Trazido ao Brasil pelo professor Fernando Braudel, na comitiva francesa que auxiliou na fundação da Universidade de São Paulo, na década de 1930, o movimento se propagou e passou a questionar uma historiografia oficial marcada por heróis como Cabral, os jesuítas, os bandeirantes, Tiradentes, Dom Pedro I e outros. Era necessário buscar na História os “silenciados”, aqueles que não foram ouvidos ou inseridos no processo de construção da nossa História, aqueles que não estão nos retratos oficiais dependurados em museus pelo país.

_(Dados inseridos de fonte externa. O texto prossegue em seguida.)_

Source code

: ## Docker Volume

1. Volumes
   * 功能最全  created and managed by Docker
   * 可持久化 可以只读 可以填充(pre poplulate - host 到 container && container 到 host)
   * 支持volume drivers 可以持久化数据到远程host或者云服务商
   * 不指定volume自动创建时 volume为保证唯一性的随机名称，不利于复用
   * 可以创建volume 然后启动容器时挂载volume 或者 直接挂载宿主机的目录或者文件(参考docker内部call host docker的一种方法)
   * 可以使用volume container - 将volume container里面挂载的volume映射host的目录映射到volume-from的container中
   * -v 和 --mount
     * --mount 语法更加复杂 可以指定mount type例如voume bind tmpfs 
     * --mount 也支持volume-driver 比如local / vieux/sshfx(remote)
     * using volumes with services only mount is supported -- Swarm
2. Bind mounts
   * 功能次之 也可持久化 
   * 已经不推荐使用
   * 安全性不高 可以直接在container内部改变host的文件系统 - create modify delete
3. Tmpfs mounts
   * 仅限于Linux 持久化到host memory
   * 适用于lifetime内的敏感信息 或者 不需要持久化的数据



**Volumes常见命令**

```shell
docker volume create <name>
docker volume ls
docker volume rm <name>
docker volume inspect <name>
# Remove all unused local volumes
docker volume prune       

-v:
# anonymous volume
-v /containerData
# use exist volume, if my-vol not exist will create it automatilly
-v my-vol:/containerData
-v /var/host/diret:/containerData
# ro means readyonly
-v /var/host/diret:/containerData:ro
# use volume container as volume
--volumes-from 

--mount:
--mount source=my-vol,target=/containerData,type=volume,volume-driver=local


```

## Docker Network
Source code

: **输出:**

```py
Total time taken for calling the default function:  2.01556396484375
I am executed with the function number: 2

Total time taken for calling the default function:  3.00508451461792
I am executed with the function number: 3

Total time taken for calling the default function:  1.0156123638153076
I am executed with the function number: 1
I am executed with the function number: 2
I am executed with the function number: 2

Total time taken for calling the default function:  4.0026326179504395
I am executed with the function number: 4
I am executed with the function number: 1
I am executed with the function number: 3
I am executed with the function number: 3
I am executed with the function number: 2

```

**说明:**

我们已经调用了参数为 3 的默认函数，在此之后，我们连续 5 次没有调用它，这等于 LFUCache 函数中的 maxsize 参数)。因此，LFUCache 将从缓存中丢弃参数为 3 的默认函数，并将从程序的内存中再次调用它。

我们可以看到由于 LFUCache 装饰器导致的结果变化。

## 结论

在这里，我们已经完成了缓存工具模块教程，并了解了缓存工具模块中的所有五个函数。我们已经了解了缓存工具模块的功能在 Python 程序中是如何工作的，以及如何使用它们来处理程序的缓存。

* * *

Com esse sentimento de história investigativa e questionamento à história oficial, há 12 anos nasceu a Olímpiada de História (ONHB – Olimpíada Nacional em História do Brasil), produzida, divulgada e acompanhada pelo Instituto de Filosofia e Ciências Humanas da Universidade Estadual de Campinas (UNICAMP). Todos os anos, equipes de alunos de escolas públicas e privadas, semanalmente são convidados a resolverem questões e tarefas que resgatam episódios da História do Brasil onde personagens foram silenciados ou pouco evidenciados ante uma história oficial.

A Olimpíada de História se tornou uma tradição no Colégio Humboldt e, em 2019, a formação recorde de 36 equipes (108 alunos) representou nossa escola até a 4ª Fase, aprofundando o conhecimento dos alunos e alunas na perspectiva de uma história investigativa e multilateral. Este ano caminhávamos para uma ampliação do número de equipes quando fomos surpreendidos pela pandemia de Covid-19. 

No mês de abril foi anunciada a suspensão da Olimpíada de História pela comissão organizadora (UNICAMP). Mas, como maneira de auxiliar os estudantes de todo o Brasil a compreender e preencher esse momento que estamos vivendo, foi oferecida uma PRÉ-ONHB. Durante quatro semanas alunos e alunas de todo o Brasil, de maneira gratuita, individual ou em grupo, participaram on-line de uma competição semanal com questões e uma tarefa. Nossos estudantes foram convidados a participar e a adesão por parte dos alunos de 8ºs ao 12º Anos foi muito grande. A disponibilização de um “Diário da Pandemia” para que os alunos e alunas escrevessem suas impressões e a rotina de como estavam e estão vivendo a pandemia, impressionou pelos relatos.

Finda a competição (23 de maio), os diários (identificados apenas pelas iniciais, idade, cidade e estado) foram disponibilizados para que fossem feitos resumos comentados pelos outros participantes. Talvez aqui, esteja o material mais rico dessa competição, as impressões do momento que estamos vivendo, feita não por órgãos oficiais, por relatórios governamentais ou instituições especializadas, mas, por anônimos como nós que em suas casas e na nova rotina a que fomos expostos, estamos tentando à nossa maneira, sair incólumes, se é que é possível..

Nos diários os sentimentos vão se alterando, na primeira semana são identificados como “sereno” e “sem definição” para durante a semana final se destacarem como “ansioso” e “triste”. Talvez, sejam os mesmos sentimentos conflitantes que estamos vivendo, conforme avançam as semanas de quarentena e também a propagação da pandemia, um misto de angústia, ansiedade e medo toma conta de nós. 

Proponho uma provocação, diante de um momento tão atípico – creio que o mais marcante na vida de todos até aqui, que possamos já imaginar uma vida e um mundo ao final desta pandemia, onde a empatia possa ser mais praticada que o individualismo. que o pensar no coletivo e a construção de uma sociedade mais justa possam nortear nossas ações. Desejando que a educação não seja transformadora apenas na vida estudantil individual, mas que abarque um pensar em soluções de um mundo melhor do que o que tínhamos antes e durante a pandemia.